Bu getiri kaynakları çalışmanın kaleme alındığı tarih itibariyle Ricardo’da (1821) verimli topraklar olarak dar bir şekilde ele alınırken, Penrose’da (1959) girişimcilik, yönetim takımları, esneklik ve değişim gibi geniş bir tanımlamayı kapsamaktadır (Wong, 2013). Ricardo’daki nadir kaynaklar kavramı kaynakların korunması ve edinimi sonucu oluşacak bir getiri üzerinde dururken, Penrose’daki özgün yetenekler kaynakların koordinasyon yetenekleriyle (Spender, 1994) dönüştürülmesi sonucu oluşacak getirilere odaklanmaktadır. Dolayısıyla statik KDY’de getiri kavramı neoklasik ekonomilerdeki nadir kaynaklara (Ricardo, 1821: 39), dinamik KDY’deki getiri kavramı firmanın büyüme teorisindeki özgün yeteneklere (Penrose, 1959) dayandırılabilir. Sonuç olarak neoklasik mikro ekonomiler (Barney, 2001b) ve firmanın büyüme teorisi getiriler konusunda KDY ile ortak bir varsayım setini paylaşmaktadır.

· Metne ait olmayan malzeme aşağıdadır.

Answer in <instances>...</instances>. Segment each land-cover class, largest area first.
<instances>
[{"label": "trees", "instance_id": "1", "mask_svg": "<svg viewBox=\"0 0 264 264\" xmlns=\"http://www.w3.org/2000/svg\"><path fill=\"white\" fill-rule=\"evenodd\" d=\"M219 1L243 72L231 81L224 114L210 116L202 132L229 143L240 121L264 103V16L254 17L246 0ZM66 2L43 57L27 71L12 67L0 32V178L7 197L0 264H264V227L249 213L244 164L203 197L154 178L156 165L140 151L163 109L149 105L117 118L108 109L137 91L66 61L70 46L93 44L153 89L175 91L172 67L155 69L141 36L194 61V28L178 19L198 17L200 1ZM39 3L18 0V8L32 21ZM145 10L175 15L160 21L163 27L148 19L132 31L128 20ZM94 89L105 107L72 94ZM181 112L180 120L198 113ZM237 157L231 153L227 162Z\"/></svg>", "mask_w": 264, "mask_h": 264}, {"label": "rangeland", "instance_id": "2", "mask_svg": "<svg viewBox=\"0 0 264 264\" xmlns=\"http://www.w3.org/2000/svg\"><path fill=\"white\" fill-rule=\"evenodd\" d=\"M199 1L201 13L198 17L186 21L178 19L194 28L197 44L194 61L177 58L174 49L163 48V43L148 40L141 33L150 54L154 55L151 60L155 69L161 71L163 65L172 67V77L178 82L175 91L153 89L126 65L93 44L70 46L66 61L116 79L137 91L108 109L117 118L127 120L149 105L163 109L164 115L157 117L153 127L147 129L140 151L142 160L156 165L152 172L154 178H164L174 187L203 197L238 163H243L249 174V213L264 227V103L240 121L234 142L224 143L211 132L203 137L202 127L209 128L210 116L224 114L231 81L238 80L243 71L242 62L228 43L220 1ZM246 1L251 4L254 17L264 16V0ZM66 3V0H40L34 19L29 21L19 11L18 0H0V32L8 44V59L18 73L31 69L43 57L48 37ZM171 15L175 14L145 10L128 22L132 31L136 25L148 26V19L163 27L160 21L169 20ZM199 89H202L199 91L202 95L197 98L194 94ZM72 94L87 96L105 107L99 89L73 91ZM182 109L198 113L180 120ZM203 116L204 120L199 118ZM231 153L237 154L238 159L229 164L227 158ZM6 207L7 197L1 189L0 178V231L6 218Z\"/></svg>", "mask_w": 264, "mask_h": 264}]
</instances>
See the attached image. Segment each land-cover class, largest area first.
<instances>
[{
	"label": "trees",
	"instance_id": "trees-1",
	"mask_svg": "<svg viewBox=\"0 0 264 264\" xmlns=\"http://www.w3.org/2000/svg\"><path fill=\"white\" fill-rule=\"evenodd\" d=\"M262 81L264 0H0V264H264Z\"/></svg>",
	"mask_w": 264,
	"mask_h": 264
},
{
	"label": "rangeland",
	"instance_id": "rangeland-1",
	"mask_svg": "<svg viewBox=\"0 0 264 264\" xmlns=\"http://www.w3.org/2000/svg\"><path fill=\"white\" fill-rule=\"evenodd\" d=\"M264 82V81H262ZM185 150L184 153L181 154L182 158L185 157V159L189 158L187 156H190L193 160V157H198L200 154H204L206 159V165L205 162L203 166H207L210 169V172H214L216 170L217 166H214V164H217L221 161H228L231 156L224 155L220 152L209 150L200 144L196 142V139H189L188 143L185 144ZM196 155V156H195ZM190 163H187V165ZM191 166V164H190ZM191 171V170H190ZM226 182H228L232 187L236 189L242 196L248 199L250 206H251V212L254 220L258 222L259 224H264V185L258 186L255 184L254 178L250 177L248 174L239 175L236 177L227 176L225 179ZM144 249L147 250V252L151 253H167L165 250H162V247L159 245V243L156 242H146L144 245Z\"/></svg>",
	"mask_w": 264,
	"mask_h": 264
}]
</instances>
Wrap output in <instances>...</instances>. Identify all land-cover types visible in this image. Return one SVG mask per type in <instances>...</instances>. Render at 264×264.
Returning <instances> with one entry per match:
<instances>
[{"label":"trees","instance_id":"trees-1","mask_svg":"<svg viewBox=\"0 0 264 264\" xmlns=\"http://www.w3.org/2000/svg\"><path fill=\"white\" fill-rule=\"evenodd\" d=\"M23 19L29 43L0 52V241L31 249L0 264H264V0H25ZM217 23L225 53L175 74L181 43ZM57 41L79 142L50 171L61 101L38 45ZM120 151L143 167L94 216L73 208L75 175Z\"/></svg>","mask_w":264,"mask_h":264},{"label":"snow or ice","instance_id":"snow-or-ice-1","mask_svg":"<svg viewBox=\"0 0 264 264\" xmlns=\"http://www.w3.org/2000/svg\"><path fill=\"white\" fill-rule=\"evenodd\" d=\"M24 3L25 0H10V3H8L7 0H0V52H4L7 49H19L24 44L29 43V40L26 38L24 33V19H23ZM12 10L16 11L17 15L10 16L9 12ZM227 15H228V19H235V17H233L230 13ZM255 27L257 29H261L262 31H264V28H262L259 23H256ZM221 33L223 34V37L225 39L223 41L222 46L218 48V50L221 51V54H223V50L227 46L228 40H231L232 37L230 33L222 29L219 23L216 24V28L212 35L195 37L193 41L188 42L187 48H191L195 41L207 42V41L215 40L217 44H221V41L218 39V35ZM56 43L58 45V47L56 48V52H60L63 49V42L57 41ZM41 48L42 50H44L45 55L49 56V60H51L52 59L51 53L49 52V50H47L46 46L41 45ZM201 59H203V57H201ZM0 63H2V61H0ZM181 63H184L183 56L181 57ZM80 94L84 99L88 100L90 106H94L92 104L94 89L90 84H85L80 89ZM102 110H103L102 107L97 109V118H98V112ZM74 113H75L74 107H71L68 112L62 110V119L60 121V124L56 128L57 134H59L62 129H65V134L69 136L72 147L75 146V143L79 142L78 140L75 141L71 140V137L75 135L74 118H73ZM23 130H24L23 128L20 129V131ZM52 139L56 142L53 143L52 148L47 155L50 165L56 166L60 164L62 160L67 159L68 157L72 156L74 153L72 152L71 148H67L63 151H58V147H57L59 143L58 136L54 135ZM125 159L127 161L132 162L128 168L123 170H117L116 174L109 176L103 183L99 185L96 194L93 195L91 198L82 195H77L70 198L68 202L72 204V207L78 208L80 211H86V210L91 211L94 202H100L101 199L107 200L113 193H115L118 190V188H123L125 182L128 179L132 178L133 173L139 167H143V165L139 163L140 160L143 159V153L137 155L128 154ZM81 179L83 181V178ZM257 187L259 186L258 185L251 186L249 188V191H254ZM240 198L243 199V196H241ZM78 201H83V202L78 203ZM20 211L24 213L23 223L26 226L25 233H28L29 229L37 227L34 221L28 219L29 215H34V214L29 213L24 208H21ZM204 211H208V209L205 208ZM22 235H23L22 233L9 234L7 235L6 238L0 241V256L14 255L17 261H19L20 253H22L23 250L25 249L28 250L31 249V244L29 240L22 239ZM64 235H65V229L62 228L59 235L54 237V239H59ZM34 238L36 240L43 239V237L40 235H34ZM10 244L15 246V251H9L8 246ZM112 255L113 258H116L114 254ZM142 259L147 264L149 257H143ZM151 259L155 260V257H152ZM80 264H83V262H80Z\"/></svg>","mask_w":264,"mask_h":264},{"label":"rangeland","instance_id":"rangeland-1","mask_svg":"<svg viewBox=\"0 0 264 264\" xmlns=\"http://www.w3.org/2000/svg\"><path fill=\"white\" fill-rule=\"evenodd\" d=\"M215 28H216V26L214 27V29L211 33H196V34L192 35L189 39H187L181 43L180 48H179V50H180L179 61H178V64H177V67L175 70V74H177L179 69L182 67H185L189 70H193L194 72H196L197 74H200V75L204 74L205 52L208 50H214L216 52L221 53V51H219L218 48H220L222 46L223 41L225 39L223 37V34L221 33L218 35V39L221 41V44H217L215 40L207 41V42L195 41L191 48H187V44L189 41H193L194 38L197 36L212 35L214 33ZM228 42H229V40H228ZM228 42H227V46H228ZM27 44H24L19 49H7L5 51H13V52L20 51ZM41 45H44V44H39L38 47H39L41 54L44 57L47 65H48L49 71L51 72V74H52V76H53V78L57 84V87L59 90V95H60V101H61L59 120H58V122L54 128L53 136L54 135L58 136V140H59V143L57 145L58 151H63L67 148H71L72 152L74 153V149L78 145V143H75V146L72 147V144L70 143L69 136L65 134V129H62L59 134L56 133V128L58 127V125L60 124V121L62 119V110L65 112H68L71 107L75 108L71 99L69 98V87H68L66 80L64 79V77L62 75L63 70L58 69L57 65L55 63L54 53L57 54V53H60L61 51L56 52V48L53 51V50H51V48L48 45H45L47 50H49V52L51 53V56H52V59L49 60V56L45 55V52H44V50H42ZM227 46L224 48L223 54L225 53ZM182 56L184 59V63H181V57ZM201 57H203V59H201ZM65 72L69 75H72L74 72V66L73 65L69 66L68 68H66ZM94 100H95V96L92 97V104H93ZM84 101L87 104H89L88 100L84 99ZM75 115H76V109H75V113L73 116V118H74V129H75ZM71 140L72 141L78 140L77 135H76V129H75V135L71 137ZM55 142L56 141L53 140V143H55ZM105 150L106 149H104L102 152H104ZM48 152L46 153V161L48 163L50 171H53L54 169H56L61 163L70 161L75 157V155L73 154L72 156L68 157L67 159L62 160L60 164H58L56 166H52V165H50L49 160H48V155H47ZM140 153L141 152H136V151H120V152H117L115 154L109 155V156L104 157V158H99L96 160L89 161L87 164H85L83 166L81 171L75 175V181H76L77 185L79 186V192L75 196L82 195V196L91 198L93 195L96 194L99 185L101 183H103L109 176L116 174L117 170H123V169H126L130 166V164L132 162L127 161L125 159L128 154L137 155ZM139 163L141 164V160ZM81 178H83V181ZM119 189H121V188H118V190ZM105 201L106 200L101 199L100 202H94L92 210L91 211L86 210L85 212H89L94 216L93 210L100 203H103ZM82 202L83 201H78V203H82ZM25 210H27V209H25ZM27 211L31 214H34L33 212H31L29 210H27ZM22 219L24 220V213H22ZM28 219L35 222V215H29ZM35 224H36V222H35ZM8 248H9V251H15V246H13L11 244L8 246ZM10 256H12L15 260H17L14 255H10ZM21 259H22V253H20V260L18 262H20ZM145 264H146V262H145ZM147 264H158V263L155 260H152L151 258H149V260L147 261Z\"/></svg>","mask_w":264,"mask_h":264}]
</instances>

3.2.1.7. Kaynak ve Yetenek Tabanındaki Yenilenme ve Dinamik Yetenekler

Firmanın büyüme teorisinin KDY’ye son katkısı dinamik yeteneklerin gelişmesine sağladığı katkıdır. Bu konuda Penrose (1959) rekabet avantajının korunması ve sürekli

16 Ricardo (1821) neoklasik ekonomist olmasına rağmen, bu tartışma için ayrı bir başlık açılmamıştır ve firmanın büyüme teorisi altında incelenmiştir.